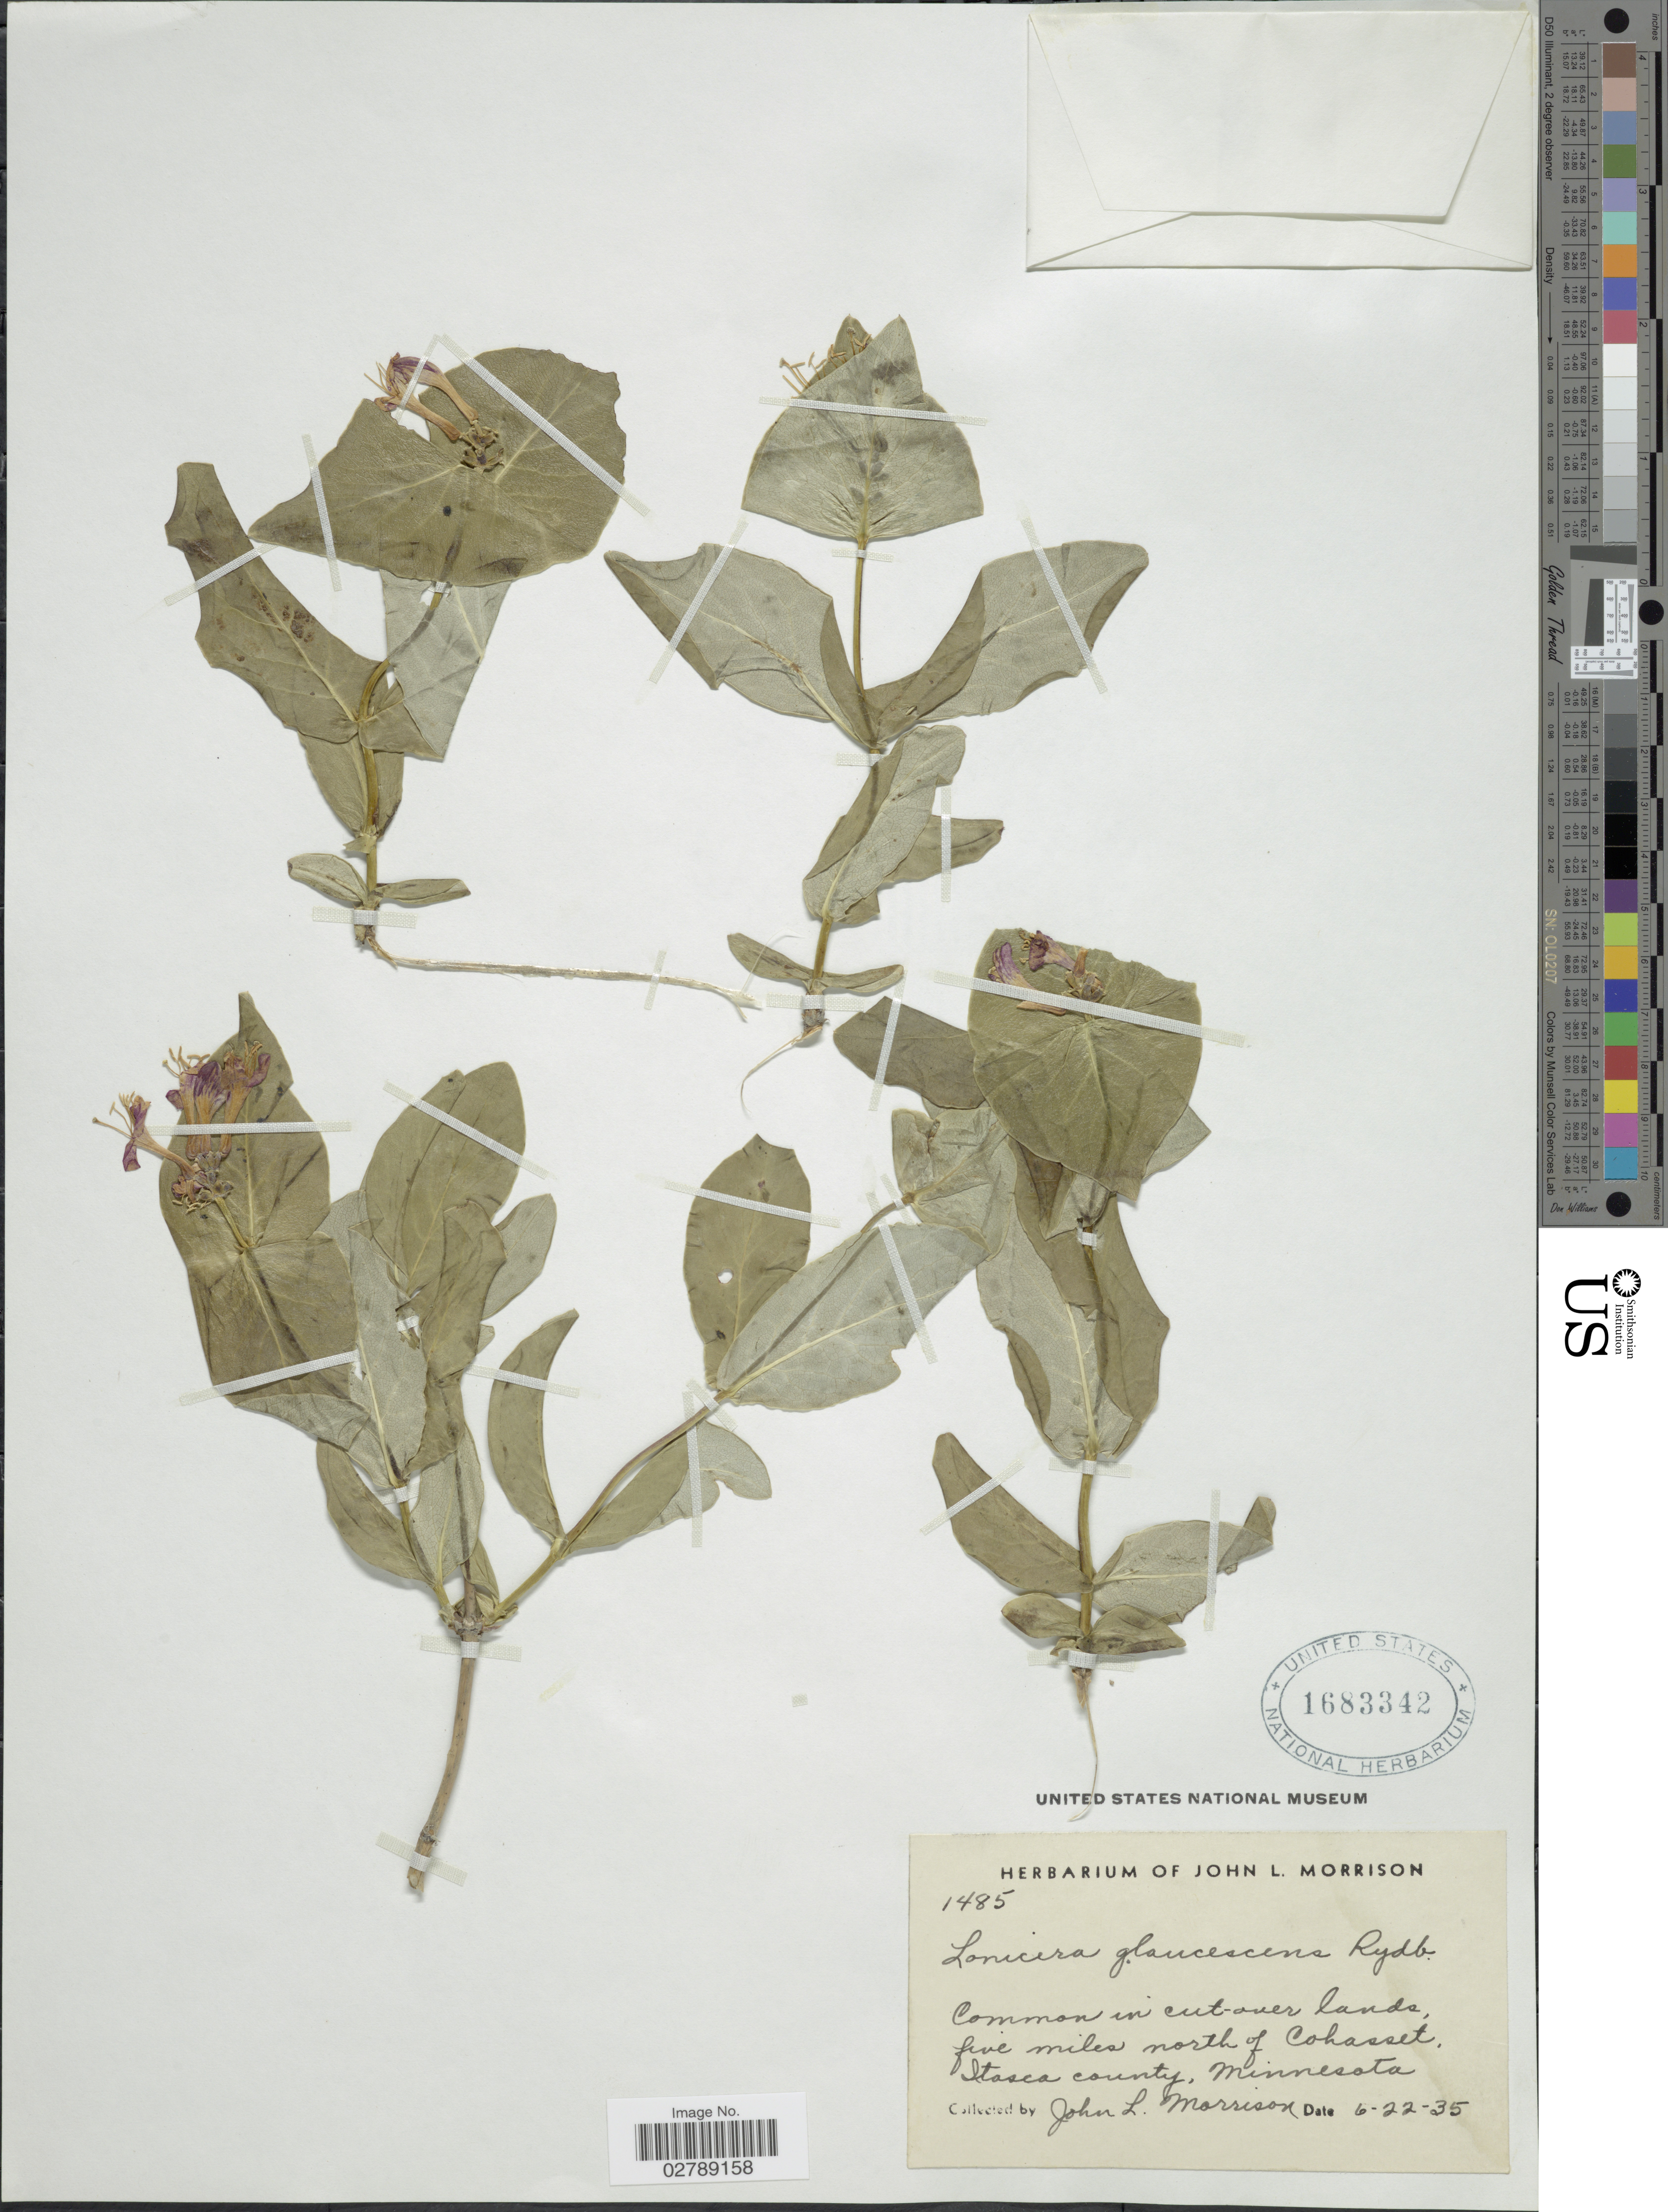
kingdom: Plantae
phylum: Tracheophyta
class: Magnoliopsida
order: Dipsacales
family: Caprifoliaceae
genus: Lonicera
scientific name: Lonicera dioica var. glaucescens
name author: (Rydb.) Butters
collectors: J. Morrison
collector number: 1485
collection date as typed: Transcribed d/m/y: 22/6/35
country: United States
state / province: Minnesota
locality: Five miles north of Cohasset. Stasca county.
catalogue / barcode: US 1683342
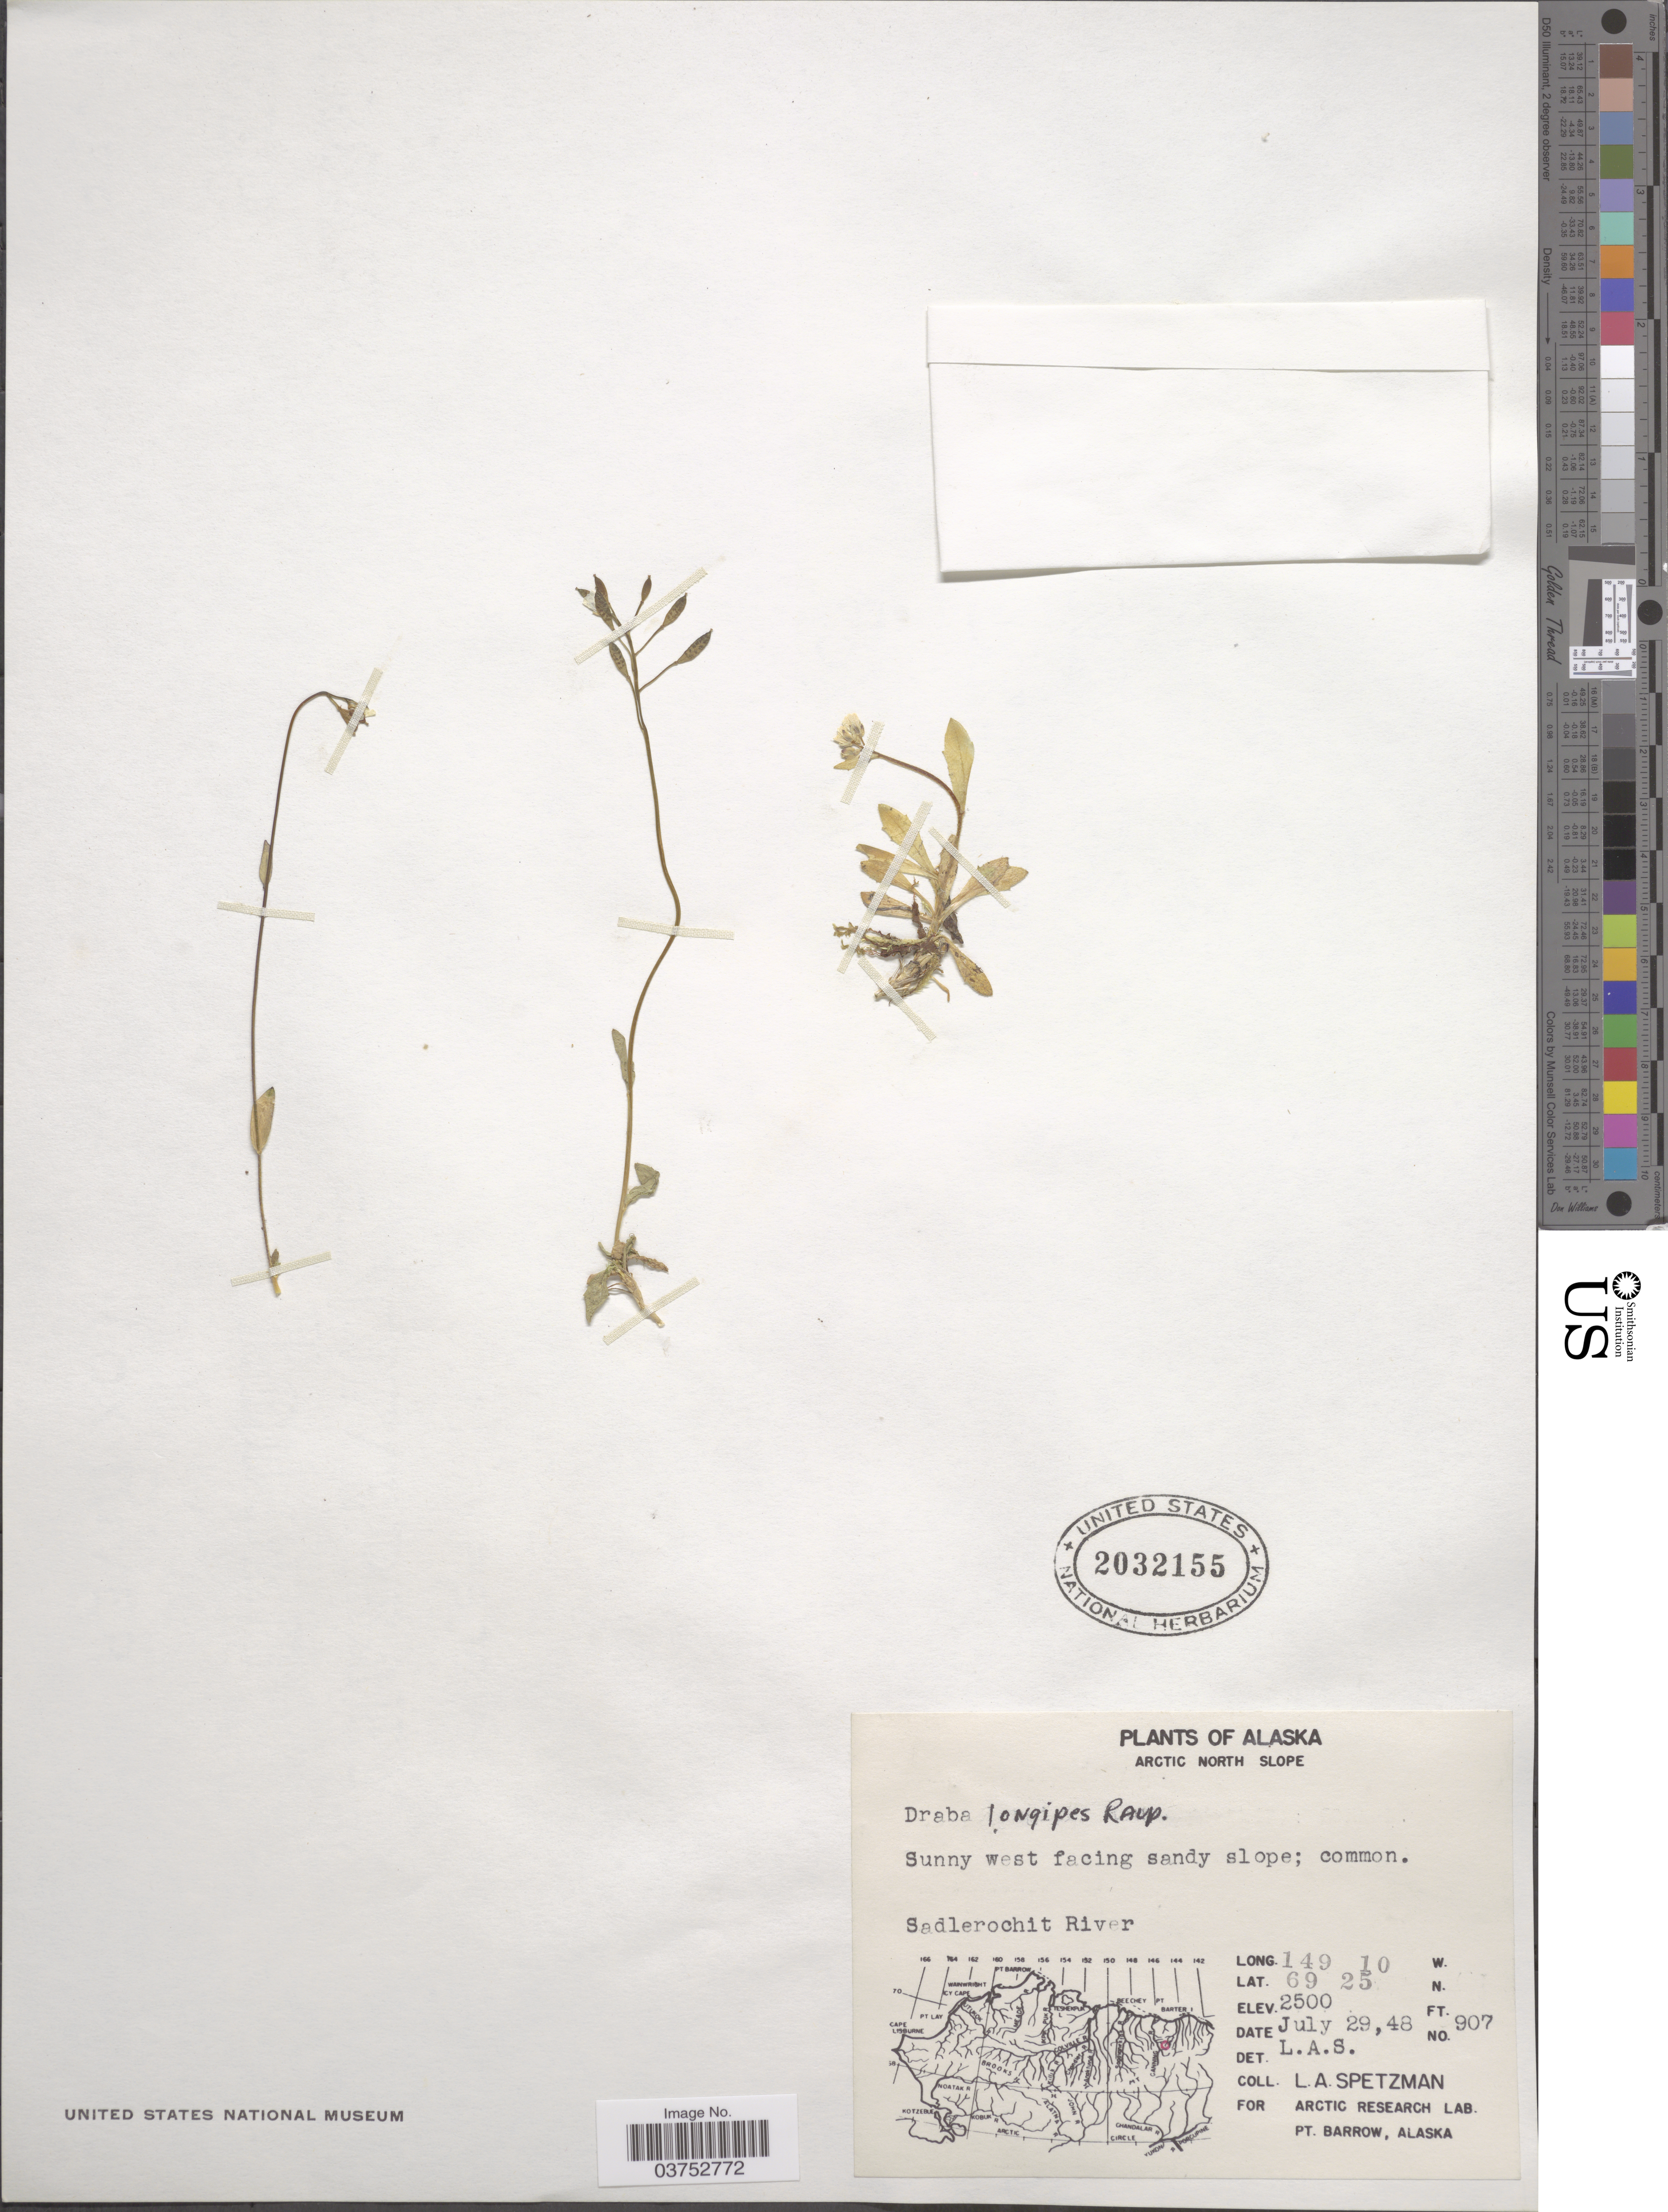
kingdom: Plantae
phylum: Tracheophyta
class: Magnoliopsida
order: Brassicales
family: Brassicaceae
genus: Draba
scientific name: Draba sp.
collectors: L. Spetzman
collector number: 907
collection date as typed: Transcribed d/m/y: 29/7/48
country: United States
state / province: Alaska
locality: Arctic North Slope. Sunny west facing sandy slope. Sadlerochit River.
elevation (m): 762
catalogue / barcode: US 2032155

◇ ◇ ◇

= What to do =
Rename "locality" to "place" throughout the lines of both items above, keeping everything else the same. Leave the pictures out of your answer.

= Answer for this exercise =
kingdom: Plantae
phylum: Tracheophyta
class: Magnoliopsida
order: Dipsacales
family: Caprifoliaceae
genus: Lonicera
scientific name: Lonicera dioica var. glaucescens
name author: (Rydb.) Butters
collectors: J. Morrison
collector number: 1485
collection date as typed: Transcribed d/m/y: 22/6/35
country: United States
state / province: Minnesota
place: Five miles north of Cohasset. Stasca county.
catalogue / barcode: US 1683342
kingdom: Plantae
phylum: Tracheophyta
class: Magnoliopsida
order: Brassicales
family: Brassicaceae
genus: Draba
scientific name: Draba sp.
collectors: L. Spetzman
collector number: 907
collection date as typed: Transcribed d/m/y: 29/7/48
country: United States
state / province: Alaska
place: Arctic North Slope. Sunny west facing sandy slope. Sadlerochit River.
elevation (m): 762
catalogue / barcode: US 2032155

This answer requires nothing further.